◆ **What is expected**
Select and copy each line of the data below that contains the string "NewBodyOperationType". Letter case must match.

◆ **Exercise material**
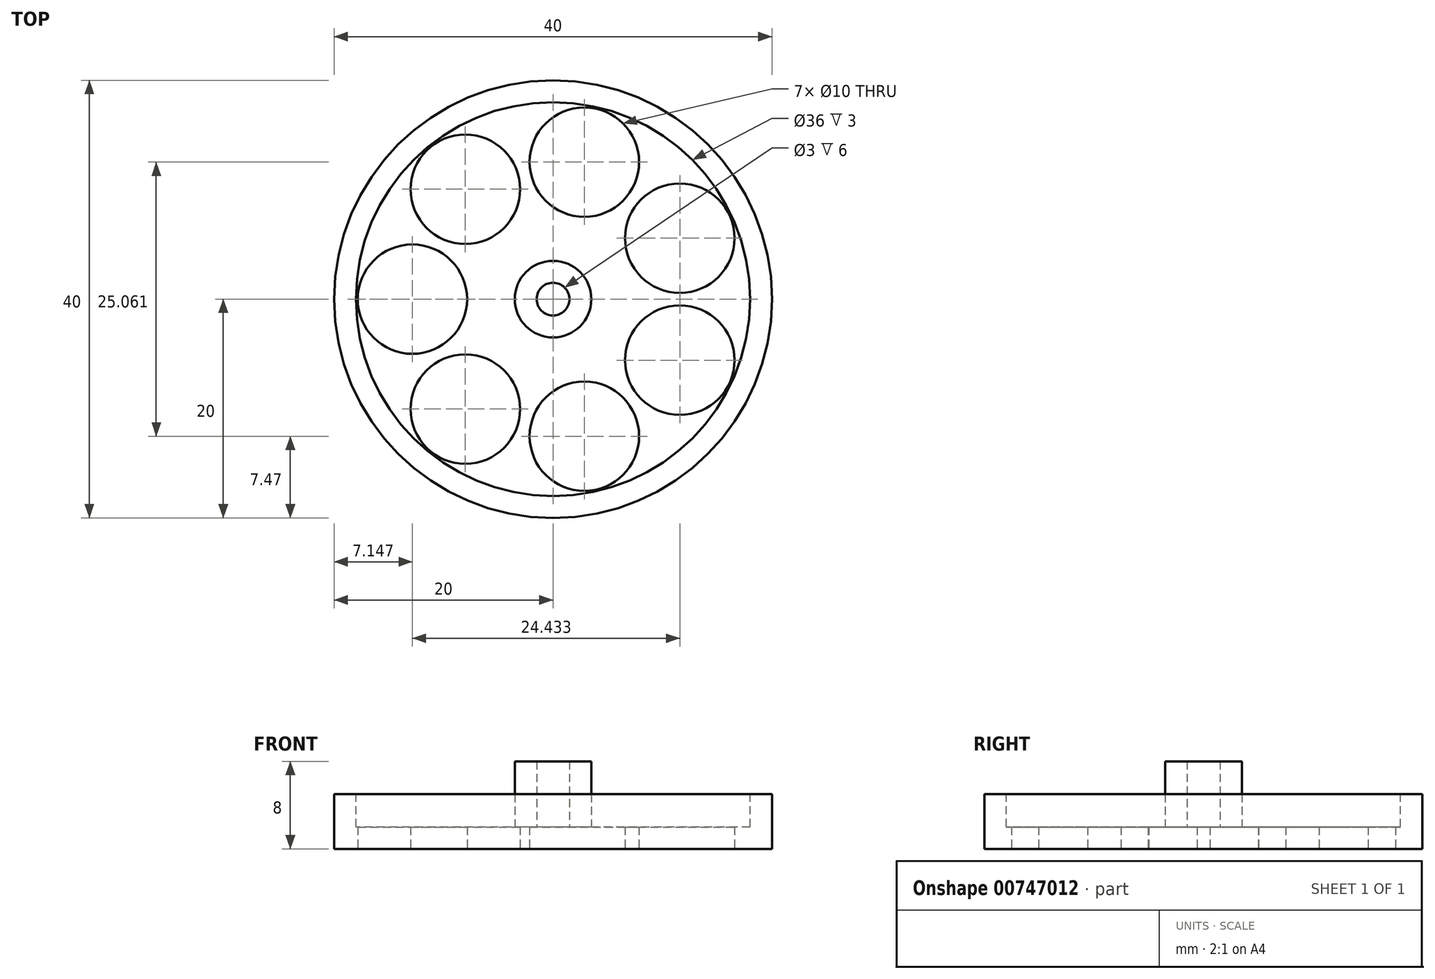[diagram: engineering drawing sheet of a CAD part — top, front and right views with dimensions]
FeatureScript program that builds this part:
annotation { "Feature Type Name" : "Feature", "Feature Type Description" : "" }
export const myFeature = defineFeature(function(context is Context, id is Id, definition is map)
    precondition{}
    {
        {
            var Q0;
            Q0=qCreatedBy(makeId("Top.planeOp"),FACE);
            var sketch = newSketch(context, id + "F0", { "sketchPlane" : qUnion([Q0])});
            skCircle(sketch, "E0", {"center": v(0, 0) * mm, "radius": 20 * mm});
            skSolve(sketch);
        }
        {
            var Q0;
            Q0=makeQuery(id+"F0.imprint","IMPRINT",FACE,{"disambiguationData":[TD([[makeQuery(id+"F0.imprint","IMPRINT",EDGE,{"derivedFrom":sQuery(id+"F0.wireOp",EDGE,"E0")}),1.0]])]});
            extrude(context, id + "F1", {"entities" : qUnion([Q0]), "depth" : 5 * mm, "offsetDistance" : 25 * mm});
        }
        {
            var Q0;
            Q0=makeQuery(id+"F1.opExtrude","CAP_FACE",FACE,{"disambiguationData":[OSD([sQuery(id+"F0.wireOp",EDGE,"E0")])],"isStart":false});
            var sketch = newSketch(context, id + "F2", { "sketchPlane" : qUnion([Q0])});
            skCircle(sketch, "E1", {"center": v(0, 0) * mm, "radius": 18 * mm});
            skSolve(sketch);
        }
        {
            var Q0;
            Q0=makeQuery(id+"F2.imprint","IMPRINT",FACE,{"disambiguationData":[TD([[makeQuery(id+"F2.imprint","IMPRINT",EDGE,{"derivedFrom":sQuery(id+"F2.wireOp",EDGE,"E1")}),1.0]])]});
            extrude(context, id + "F3", {"entities" : qUnion([Q0]), "operationType" : NewBodyOperationType.REMOVE, "oppositeDirection" : true, "depth" : 3 * mm, "offsetDistance" : 25 * mm});
        }
        {
            var Q0;
            Q0=makeQuery(id+"F3.boolean.opBoolean","COPY",FACE,{"derivedFrom":makeQuery(id+"F3.opExtrude","CAP_FACE",FACE,{"disambiguationData":[OSD([sQuery(id+"F2.wireOp",EDGE,"E1")])],"isStart":false})});
            var sketch = newSketch(context, id + "F4", { "sketchPlane" : qUnion([Q0])});
            skCircle(sketch, "E2", {"center": v(0, 0) * mm, "radius": 1.5 * mm});
            skCircle(sketch, "E3", {"center": v(0, 0) * mm, "radius": 3.5 * mm});
            skSolve(sketch);
        }
        {
            var Q0;
            Q0=makeQuery(id+"F4.imprint","IMPRINT",FACE,{"disambiguationData":[TD([[makeQuery(id+"F4.imprint","IMPRINT",EDGE,{"derivedFrom":sQuery(id+"F4.wireOp",EDGE,"E2")}),-1.0]])]});
            extrude(context, id + "F5", {"entities" : qUnion([Q0]), "operationType" : NewBodyOperationType.ADD, "depth" : 6 * mm, "offsetDistance" : 25 * mm});
        }
        {
            var Q0;
            Q0=makeQuery(id+"F1.opExtrude","CAP_FACE",FACE,{"disambiguationData":[OSD([sQuery(id+"F0.wireOp",EDGE,"E0")])],"isStart":true});
            var sketch = newSketch(context, id + "F6", { "sketchPlane" : qUnion([Q0])});
            skCircle(sketch, "E4", {"center": v(-12.85, 0) * mm, "radius": 5 * mm});
            skCircle(sketch, "E5.1.0", {"center": v(-8.01, -10.05) * mm, "radius": 5 * mm});
            skCircle(sketch, "E5.2.0", {"center": v(2.86, -12.53) * mm, "radius": 5 * mm});
            skCircle(sketch, "E5.3.0", {"center": v(11.58, -5.58) * mm, "radius": 5 * mm});
            skCircle(sketch, "E5.4.0", {"center": v(11.58, 5.58) * mm, "radius": 5 * mm});
            skPoint(sketch, "E5.center", {"position": v(0, 0) * mm});
            skCircle(sketch, "E6.1.5.0", {"center": v(2.86, 12.53) * mm, "radius": 5 * mm});
            skCircle(sketch, "E6.1.6.0", {"center": v(-8.01, 10.05) * mm, "radius": 5 * mm});
            skSolve(sketch);
        }
        {
            var Q0;
            Q0=qSketchRegion(id+"F6",true);
            extrude(context, id + "F7", {"entities" : qUnion([Q0]), "operationType" : NewBodyOperationType.REMOVE, "oppositeDirection" : true, "depth" : 2 * mm, "offsetDistance" : 25 * mm});
        }
    });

◆ **Solution for this exercise**
            extrude(context, id + "F3", {"entities" : qUnion([Q0]), "operationType" : NewBodyOperationType.REMOVE, "oppositeDirection" : true, "depth" : 3 * mm, "offsetDistance" : 25 * mm});
            extrude(context, id + "F5", {"entities" : qUnion([Q0]), "operationType" : NewBodyOperationType.ADD, "depth" : 6 * mm, "offsetDistance" : 25 * mm});
            extrude(context, id + "F7", {"entities" : qUnion([Q0]), "operationType" : NewBodyOperationType.REMOVE, "oppositeDirection" : true, "depth" : 2 * mm, "offsetDistance" : 25 * mm});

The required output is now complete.